EFCC Arraigns Ibru, Ebong, Nwosu in Court Tomorrow

Lagos: The Economic and Financial Crimes Commission (EFCC) will tomorrow arraign more than a dozen bank executives and some debtors to the banks in its custody before the Federal High Court in Lagos.

A source close to the commission disclosed to Sunday Trust last night that  the agency had finalise all the necessary arraignment to facilitate the trial of the bank executives who have been in the EFCC custody since their arrest a fortnight ago.

Some of the charges against them include the following: arbitrary granting of loans; securing foreign loan facilities without consulting the CBN; indirect granting of loans to themselves through fronts; insider trading; capital market manipulation; money laundering and the reckless spending of banks’ funds.

Some of the top bank executives in the EFCC’s custody include Mrs Cecilia Ibru, former Managing Director of Oceanic Bank Plc; Mr Barthelomew Ebong, former Managing Director of Union Bank Plc; Mr Okey Nwosu, former MD of Finbank; and Mr Sabestian Adigwe, former MD of Afribank Plc.
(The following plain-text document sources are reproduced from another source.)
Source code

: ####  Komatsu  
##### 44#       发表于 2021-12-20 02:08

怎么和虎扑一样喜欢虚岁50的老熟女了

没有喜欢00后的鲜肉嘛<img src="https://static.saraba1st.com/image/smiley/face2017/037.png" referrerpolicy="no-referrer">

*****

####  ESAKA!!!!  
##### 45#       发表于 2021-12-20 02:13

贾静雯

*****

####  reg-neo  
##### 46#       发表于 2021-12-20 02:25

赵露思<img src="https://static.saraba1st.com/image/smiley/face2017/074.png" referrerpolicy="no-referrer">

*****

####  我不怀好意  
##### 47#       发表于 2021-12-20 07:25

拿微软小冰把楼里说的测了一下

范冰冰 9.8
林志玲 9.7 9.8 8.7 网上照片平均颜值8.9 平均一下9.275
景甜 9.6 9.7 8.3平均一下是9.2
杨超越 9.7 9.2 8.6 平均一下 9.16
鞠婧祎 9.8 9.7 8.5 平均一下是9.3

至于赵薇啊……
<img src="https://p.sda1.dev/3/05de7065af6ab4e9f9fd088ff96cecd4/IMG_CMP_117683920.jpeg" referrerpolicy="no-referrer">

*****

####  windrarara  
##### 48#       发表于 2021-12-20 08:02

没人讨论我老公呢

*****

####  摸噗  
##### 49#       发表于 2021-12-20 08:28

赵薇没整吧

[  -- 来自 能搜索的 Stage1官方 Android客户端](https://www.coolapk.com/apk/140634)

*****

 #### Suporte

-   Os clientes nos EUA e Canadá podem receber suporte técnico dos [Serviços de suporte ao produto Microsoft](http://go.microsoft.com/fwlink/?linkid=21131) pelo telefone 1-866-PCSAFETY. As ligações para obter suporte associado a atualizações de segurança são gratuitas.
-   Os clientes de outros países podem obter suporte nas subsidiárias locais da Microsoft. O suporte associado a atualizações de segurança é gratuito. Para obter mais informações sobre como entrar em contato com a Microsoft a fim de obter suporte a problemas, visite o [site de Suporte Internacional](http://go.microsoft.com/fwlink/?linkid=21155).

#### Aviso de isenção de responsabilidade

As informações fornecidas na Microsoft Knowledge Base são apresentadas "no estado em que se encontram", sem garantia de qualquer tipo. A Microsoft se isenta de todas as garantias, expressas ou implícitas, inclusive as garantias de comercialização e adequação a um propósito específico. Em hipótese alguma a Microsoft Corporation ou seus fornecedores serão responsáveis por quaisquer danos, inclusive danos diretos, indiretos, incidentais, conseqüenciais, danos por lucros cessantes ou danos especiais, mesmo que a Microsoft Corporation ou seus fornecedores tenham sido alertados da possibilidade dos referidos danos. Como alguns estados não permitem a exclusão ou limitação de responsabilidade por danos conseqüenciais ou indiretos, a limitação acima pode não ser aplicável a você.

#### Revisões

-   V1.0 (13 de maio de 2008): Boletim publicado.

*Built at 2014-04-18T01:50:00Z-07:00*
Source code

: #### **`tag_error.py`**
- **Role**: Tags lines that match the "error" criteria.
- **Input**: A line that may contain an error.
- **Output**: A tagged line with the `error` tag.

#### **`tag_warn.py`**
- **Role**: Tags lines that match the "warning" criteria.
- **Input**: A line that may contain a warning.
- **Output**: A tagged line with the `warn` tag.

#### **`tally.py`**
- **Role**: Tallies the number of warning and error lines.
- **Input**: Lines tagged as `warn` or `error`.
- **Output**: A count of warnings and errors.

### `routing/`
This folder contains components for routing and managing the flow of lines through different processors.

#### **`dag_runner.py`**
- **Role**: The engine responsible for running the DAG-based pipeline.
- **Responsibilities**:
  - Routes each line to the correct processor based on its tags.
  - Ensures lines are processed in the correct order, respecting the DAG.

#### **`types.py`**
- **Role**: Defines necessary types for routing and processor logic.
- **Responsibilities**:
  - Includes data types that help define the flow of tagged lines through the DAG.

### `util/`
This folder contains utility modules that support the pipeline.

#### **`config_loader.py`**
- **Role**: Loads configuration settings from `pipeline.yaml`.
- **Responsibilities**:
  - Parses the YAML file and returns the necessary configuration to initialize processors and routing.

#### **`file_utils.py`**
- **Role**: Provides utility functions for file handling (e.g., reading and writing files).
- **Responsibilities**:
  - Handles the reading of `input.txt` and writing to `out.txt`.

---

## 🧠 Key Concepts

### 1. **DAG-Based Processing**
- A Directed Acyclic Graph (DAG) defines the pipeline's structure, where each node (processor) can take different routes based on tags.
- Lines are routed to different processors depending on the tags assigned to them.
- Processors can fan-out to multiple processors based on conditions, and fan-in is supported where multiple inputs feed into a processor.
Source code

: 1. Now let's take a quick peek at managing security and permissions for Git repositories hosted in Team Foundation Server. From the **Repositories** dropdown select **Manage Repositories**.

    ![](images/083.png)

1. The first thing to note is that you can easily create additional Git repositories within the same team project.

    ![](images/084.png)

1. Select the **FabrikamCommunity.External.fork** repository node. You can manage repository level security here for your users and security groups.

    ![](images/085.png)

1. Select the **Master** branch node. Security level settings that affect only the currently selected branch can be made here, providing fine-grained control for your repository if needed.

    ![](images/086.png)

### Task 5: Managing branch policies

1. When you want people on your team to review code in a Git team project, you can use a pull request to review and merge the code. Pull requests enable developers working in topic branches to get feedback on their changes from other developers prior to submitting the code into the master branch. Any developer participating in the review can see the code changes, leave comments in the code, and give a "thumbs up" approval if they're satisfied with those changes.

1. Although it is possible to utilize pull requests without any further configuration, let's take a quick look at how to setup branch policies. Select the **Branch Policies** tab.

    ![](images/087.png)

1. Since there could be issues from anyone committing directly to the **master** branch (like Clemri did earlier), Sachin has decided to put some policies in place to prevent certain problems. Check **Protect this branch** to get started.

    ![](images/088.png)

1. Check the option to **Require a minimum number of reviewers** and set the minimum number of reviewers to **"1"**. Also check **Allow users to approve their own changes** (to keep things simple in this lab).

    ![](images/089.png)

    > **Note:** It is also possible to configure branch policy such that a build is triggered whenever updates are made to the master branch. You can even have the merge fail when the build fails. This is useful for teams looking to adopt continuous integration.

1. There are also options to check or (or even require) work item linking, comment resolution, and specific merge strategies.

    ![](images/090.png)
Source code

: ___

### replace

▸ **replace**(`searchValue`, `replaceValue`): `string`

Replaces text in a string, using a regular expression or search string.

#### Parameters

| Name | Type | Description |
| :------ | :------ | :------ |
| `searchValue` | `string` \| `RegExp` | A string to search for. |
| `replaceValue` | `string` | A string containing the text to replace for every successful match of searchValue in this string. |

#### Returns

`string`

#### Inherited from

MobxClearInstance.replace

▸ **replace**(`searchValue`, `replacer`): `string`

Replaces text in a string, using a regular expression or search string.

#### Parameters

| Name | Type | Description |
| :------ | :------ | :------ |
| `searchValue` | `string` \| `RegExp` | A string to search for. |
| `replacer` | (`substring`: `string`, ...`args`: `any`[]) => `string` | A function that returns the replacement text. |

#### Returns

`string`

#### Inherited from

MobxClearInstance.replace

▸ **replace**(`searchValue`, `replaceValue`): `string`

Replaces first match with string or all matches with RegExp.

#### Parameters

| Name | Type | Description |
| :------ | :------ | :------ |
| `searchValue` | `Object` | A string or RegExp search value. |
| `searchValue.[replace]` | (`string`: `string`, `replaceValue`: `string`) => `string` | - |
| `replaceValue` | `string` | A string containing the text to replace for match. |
Mr Erastus Akingbola of Intercontinental Bank Plc, the fifth MD dropped in the cleansing of the banking sector is still on the run, and has been declared wanted by the EFCC.

Since the CBN handed the list of debtors of non-performing loans to the tune of N747 billion to the anti-corruption agency, the EFCC has made many arrested, including 16 bank executives and about 60 debtors, and has recovered about N45 billion of the total debt in one week.

The EFCC Head of Media and Publicity, Femi Babafemi, told Sunday Trust that “more debtors are coming to make payments. But some of the debtors will be taken to court along with the bank executives on Monday.”

At least, two of the bank executives in the CBN custody had gone to court to question their detention by the EFCC for more than 48 hours as allowed by law. A Lagos court granted their prayer, but they have not been able to meet the EFCC’s conditions for bail.

The conditions include the sum of N1 billion, sureties, who must be a serving ministers in the government of President Umaru Musa Yar’adua, who must have property at choice locations of Ikoyi or Victoria Island in Lagos, and Maitama and Asokoro, in the Federal Capital Territory (FCT) Abuja.

Meanwhile, the Central Bank of Nigeria (CBN) governor, Malam Sanusi Lamido Sanusi, at the weekend reiterated his resolve to sanitise the banking sector, saying that he is not afraid if powerful people in the country consider him as their enemy as a result of his action.

Sanusi made this declaration in London in an interview with the British Broadcasting Corporation (BBC), even as Sunday Trust can reveal that the Kano-born prince is under serious pressure to soft-pedal in his drive to ensure the prosecution of top bank officials and those who fail to repay the loans they took from banks.

A source close to the CBN governor told Sunday Trust in confidence that “Sanusi is under tremendous pressure. Those in trouble are not stopping at anything to ensure he does not bring them to book. They have gone to the extent of soliciting the intervention of traditional rulers. We fear that if this pressure continues, he might quit. But we know he will overcome.”

Speaking to the BBC on the reaction of the powerful individuals in the Nigerian society to his actions, the CBN governor declared: “It creates a climate of fear in the minds of those who for a long time have broken the rules. And it is important that they understand that there are consequences for their actions.”

He underscored this position by saying he was not concerned about making powerful enemies: “It doesn’t concern me at all.  In fact, I would like them to know I am their enemy.  I would like to see anybody who committed an offence that is punishable by imprisonment go to jail.”

Sanusi, who is on a world tour to reassure foreign investors that Nigerian banks are safe and sound, added that most of the bad loans had come from the five banks already targeted by the Central Bank.

Lamido Sanusi told a meeting of financiers in London that decisive measures had stabilised the system.